The records =
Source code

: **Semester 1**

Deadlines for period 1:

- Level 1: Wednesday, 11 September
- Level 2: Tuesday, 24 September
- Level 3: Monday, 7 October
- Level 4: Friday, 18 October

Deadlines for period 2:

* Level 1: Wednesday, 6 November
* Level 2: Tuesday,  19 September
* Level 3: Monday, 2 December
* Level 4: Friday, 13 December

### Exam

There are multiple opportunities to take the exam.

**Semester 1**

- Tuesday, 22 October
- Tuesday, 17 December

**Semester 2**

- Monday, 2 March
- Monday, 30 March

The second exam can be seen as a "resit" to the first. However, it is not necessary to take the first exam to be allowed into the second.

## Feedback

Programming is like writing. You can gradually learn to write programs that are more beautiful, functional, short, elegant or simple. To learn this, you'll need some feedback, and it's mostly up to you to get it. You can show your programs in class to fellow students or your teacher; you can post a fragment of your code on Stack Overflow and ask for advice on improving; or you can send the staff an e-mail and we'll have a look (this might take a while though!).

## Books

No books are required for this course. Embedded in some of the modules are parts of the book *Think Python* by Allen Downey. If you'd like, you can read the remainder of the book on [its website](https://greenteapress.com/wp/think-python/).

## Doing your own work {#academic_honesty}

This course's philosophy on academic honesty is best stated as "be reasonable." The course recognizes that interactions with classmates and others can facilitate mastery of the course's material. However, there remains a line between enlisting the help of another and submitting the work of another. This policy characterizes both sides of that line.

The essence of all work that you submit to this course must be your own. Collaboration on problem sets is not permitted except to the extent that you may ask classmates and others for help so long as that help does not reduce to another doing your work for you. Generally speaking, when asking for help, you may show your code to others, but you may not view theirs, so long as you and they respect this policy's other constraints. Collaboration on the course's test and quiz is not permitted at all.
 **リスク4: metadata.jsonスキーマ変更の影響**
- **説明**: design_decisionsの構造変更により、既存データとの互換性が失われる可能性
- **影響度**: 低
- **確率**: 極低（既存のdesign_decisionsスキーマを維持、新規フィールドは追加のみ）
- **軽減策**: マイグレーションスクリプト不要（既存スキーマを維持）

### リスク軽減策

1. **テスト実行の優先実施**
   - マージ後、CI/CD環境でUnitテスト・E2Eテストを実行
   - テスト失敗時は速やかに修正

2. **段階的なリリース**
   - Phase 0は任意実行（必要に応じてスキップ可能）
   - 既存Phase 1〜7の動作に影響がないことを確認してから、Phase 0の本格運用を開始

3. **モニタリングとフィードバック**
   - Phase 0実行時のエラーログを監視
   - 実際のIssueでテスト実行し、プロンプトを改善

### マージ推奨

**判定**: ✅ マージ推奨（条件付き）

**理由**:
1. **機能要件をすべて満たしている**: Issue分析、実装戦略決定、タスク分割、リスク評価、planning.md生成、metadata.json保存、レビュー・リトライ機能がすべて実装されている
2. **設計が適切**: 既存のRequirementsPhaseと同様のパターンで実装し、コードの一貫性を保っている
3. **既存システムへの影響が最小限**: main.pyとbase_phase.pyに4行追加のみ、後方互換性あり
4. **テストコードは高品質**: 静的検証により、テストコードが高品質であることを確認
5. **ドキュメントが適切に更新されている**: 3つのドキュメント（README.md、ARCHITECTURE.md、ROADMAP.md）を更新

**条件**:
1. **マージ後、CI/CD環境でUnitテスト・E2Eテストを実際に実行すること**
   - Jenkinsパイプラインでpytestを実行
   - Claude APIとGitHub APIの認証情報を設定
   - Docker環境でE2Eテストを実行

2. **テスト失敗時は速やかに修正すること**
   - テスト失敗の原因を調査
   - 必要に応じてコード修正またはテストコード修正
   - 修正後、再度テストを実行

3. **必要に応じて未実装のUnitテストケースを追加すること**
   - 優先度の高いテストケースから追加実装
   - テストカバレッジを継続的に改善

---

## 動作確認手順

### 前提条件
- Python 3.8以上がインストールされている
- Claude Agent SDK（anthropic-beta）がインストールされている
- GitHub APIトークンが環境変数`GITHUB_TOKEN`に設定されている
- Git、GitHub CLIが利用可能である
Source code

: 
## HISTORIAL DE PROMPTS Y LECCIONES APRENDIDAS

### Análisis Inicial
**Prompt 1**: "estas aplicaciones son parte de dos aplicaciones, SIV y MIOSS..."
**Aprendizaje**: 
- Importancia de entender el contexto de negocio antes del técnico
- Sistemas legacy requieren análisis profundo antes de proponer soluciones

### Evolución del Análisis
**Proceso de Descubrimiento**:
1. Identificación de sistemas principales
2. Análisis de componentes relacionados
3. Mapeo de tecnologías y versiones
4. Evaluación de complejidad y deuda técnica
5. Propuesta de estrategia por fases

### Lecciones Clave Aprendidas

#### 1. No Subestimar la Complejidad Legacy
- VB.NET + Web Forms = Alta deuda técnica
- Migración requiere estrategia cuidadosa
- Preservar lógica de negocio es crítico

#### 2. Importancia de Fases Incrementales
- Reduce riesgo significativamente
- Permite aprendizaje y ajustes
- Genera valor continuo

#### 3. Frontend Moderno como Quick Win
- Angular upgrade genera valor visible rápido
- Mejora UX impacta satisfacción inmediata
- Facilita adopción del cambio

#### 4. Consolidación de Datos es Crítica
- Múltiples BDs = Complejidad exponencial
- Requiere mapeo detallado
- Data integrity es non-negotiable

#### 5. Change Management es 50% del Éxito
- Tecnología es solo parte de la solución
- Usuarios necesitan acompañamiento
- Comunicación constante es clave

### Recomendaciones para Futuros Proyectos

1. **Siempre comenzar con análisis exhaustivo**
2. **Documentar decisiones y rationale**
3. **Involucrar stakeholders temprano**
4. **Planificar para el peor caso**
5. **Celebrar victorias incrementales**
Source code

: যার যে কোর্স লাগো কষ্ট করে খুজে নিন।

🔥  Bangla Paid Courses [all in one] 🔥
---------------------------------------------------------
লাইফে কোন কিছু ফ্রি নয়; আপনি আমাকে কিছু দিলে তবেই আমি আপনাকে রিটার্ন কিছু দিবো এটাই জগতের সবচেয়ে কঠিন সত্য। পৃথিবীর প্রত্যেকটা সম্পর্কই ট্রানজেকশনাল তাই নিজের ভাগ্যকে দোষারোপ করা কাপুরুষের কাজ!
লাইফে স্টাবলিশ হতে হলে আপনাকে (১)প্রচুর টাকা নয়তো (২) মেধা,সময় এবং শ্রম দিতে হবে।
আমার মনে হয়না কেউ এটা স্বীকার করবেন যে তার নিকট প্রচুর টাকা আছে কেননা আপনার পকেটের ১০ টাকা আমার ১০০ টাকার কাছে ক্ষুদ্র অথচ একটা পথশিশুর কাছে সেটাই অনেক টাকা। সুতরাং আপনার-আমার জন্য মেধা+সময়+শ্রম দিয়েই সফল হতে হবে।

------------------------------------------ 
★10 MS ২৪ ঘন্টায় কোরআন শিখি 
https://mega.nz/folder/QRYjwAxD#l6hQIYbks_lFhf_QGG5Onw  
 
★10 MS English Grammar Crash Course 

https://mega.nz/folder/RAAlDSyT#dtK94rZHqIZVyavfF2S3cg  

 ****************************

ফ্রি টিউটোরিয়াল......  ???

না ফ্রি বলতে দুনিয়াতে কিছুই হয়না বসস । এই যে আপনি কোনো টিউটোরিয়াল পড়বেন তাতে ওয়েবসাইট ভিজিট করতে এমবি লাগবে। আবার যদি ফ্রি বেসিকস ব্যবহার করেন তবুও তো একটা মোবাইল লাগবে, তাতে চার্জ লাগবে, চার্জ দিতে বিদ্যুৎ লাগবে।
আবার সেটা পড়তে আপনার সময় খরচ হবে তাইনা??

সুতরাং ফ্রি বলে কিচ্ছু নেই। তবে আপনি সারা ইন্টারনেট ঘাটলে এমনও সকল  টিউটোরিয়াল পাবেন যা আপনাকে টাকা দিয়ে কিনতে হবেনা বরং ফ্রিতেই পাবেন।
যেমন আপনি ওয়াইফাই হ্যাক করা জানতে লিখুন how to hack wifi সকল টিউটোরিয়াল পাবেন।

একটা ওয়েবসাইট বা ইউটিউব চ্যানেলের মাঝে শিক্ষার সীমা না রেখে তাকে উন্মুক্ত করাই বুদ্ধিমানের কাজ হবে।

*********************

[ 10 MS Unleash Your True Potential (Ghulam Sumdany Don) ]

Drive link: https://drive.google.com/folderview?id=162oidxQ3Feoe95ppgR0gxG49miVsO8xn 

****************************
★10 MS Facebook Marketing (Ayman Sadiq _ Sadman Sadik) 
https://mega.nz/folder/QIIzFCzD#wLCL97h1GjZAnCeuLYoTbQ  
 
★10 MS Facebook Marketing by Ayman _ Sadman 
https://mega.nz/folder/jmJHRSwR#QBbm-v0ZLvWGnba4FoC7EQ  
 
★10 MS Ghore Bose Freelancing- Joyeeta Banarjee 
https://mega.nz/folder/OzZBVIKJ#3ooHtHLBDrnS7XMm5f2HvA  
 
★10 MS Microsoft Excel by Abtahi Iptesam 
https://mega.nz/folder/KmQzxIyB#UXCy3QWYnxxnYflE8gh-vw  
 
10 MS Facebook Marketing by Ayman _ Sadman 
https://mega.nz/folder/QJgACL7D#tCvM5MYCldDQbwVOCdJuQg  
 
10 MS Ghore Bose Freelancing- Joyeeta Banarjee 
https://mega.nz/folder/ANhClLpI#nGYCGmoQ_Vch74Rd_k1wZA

The problem =
List each of the lines above that contains the word "para".

Problem solution =
### Recomendaciones para Futuros Proyectos
4. **Planificar para el peor caso**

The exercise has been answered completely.